Speaker: Saba Ahmadi (Northwestern)
Title: An Algorithm for Multi-Attribute Diverse Matching
Abstract: Bipartite b-matching, where agents on one side of a market are matched to one or more agents or items on the other, is a classical model that is used in myriad application areas such as healthcare, advertising, education, and general resource allocation. Traditionally, the primary goal of such models is to maximize a linear function of the constituent matches (e.g., linear social welfare maximization) subject to some constraints. Recent work has studied a new goal of balancing whole-match diversity and economic efficiency, where the objective is instead a monotone submodular function over the matching. Basic versions of this problem are solvable in polynomial time. In this work, we prove that the problem of simultaneously maximizing diversity along several features (e.g., country of citizenship, gender, skills) is NP-hard. To address this problem, we develop the first combinatorial algorithm that constructs provably-optimal diverse b-matchings in pseudo-polynomial time. We also provide a Mixed-Integer Quadratic formulation for the same problem and show that our method guarantees optimal solutions and takes less computation time for a reviewer assignment application. Joint work with Faez Ahmed, John P. Dickerson, Mark Fuge, and Samir Khuller.

 

 

Speaker: Sheng Yang (Northwestern)
Title: Scheduling on Spot Instances
Abstract: Cloud providers rent out surplus computational resources as spot instances at a deep discount. However, these cheap spot instances are revocable. When demand surges for higher priced on-demand instances, cloud providers can interrupt these spot instances after a brief alert. Such unreliability makes it challenging to utilize spot instances for many long-running, stateful jobs, but with checkpoints and restoration, machine-learning (ML) training jobs are a good candidate to overcome this difficulty.

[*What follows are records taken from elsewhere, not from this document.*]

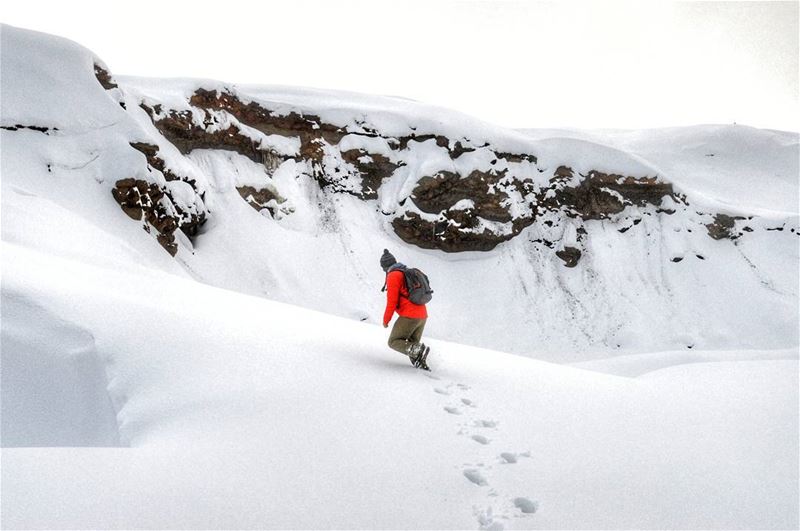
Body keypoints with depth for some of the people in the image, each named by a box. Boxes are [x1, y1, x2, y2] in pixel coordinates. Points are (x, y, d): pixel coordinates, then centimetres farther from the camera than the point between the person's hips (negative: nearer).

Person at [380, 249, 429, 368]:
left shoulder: (393, 276, -7)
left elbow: (392, 301, -11)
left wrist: (386, 320, 0)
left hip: (409, 316, -8)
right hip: (422, 316, 8)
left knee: (394, 342, 1)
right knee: (412, 344, 19)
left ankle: (418, 350, -22)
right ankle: (421, 364, -4)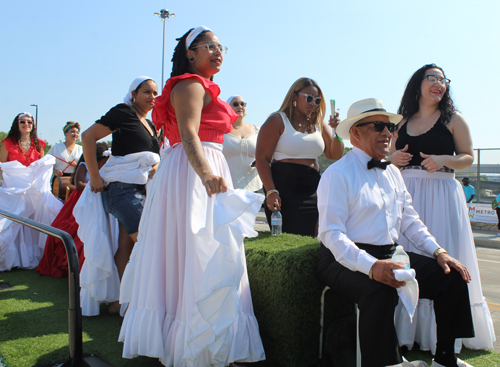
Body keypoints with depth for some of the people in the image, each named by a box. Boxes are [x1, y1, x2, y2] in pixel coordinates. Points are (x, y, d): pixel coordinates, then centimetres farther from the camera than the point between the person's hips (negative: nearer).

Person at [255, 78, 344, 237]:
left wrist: (336, 132, -5)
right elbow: (262, 158, -9)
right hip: (284, 192, -5)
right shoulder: (277, 121, -3)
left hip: (312, 192, 5)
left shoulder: (319, 124, 13)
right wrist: (271, 192, -17)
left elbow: (334, 155, 13)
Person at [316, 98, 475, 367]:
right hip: (346, 261, -8)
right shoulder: (337, 174, -11)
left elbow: (410, 220, 19)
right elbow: (332, 234, -18)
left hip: (390, 256, 8)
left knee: (453, 277, -2)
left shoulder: (393, 173, 15)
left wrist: (438, 251, 3)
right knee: (381, 289, -37)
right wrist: (371, 266, -32)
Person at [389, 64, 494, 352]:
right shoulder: (403, 123, 13)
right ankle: (405, 330, 12)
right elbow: (392, 158, 20)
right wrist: (393, 158, -2)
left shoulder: (453, 119, 5)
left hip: (441, 194, -3)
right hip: (407, 194, 3)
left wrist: (444, 160, -14)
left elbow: (468, 158, 4)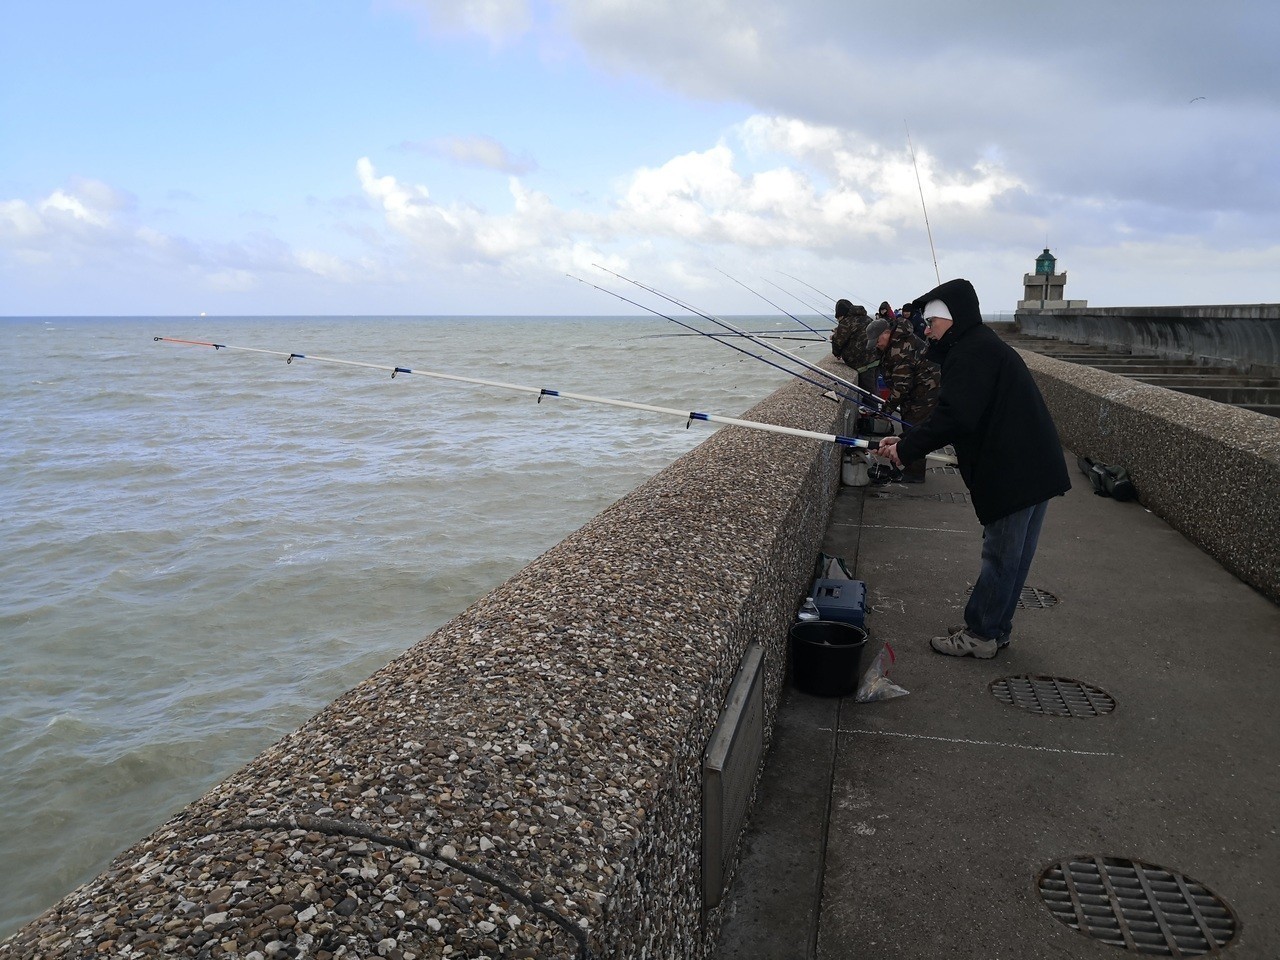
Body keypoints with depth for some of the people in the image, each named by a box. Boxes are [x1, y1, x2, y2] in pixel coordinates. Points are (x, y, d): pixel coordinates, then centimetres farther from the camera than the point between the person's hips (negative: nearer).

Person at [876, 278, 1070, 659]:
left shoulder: (972, 352, -16)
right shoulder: (981, 346, 18)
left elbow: (954, 417, -26)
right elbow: (954, 414, 18)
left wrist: (906, 448, -16)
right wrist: (905, 440, 8)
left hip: (1016, 473, -10)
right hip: (1032, 469, 10)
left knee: (1001, 556, 0)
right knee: (1012, 554, 16)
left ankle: (979, 635, 10)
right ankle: (995, 628, 27)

We face the trade-off between low cost and uninterrupted computations. The interruptions are modeled as known stochastic processes, while the diminishing returns in utility for ML training are modeled as a monotone submodular function. We study the problem of scheduling with the presence of spot instances, maximize the total utility obtained under a given budget. The problem is reduced to a variant of the stochastic correlated knapsack problem with submodular target function. With the help of the stochastic continuous greedy algorithm and the contention resolution scheme, we managed to get a \((1 – 1/\sqrt{e})/2 \simeq 0.1967\) approximation algorithm, improving on the \((1 – 1/\sqrt[4]{e})/2\) ratio from previous works.

 

 

 

About the Quarterly Theory Workshop Series

The Quarterly Theory Workshop brings in three or four theoretical computer science experts present their perspective and research on a common theme. Chicago and Midwest area researchers with interest in theoretical computer science are invited to attend. The technical program is in the morning and includes coffee and lunch. The afternoon of the workshop will allow for continued discussion between attendees and the speakers.